Rob’s spine straightened at Tyler’s words.
So he remembered him too. Maybe just as the guy who came around to visit their mother. I could see confusion on Sarah’s face, so she clearly didn’t remember. But none of them knew what I now knew. This man was their father, a secret held by their mother for years. Clearly she had been protecting him, even from her prison cell. Or maybe she’d been protecting herself.

“What do you want?” Tyler asked the question this time. “What are you doing here?”

“You called me.” Dante gave him a cold, calculating smile. “Well, you called my associate. I thought I’d take the opportunity to come myself.”

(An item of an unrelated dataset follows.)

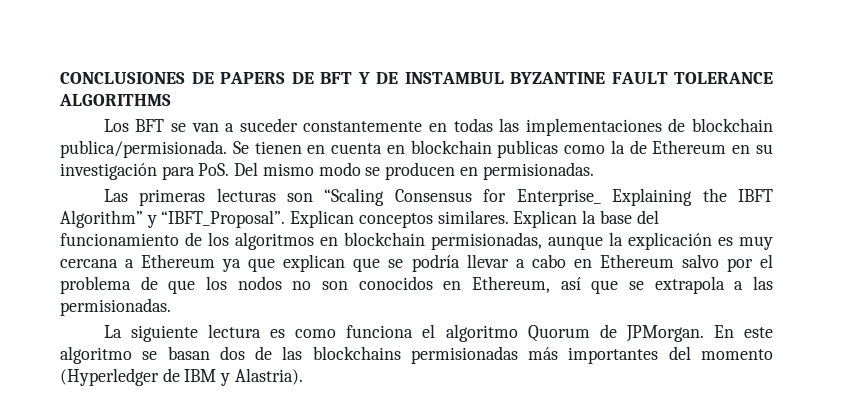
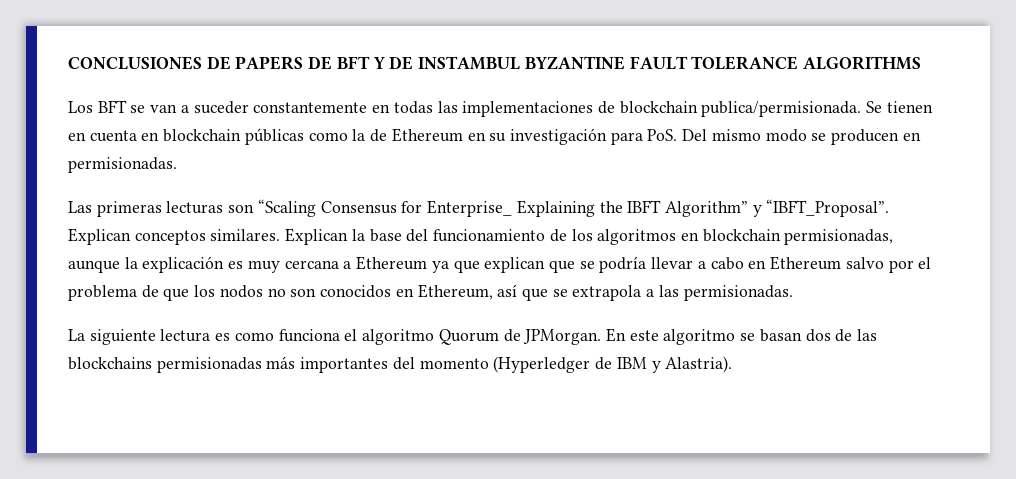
[497,140,559,158] publicas -> [244,128,304,145] públicas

The dealer. Tyler had called his dealer—who had called his supplier. Dante Marotta. Was he still so heavily involved then? Even as state prosecutor? And then it occurred to me—it would be the perfect cover. My father always said, he could have broken any number of laws and no one would have known, because he was a cop.
That made my whole body go cold, remembering what Leanne had told me. If she’d been telling the truth, this man had been in charge of a huge underage prostitution ring. And if he was still running it…

“I thought we’d take a ride, boys. Get reacquainted. You and your sister.”
Dante smiled at his daughter. The man had the perfect politician’s smile, but he still reminded me of a shark. Too many teeth. “Didn’t know we’d be walking in on a party. That’s unfortunate. We’ll have to do a bit more cleanup than I hoped.”

“Over my dead body,” Rob growled.

“That was the idea, son.” Dante leveled both his eyes and his gun at Rob. “Did you think I was kidding when I told you I’d kill you all if you ever told anyone?”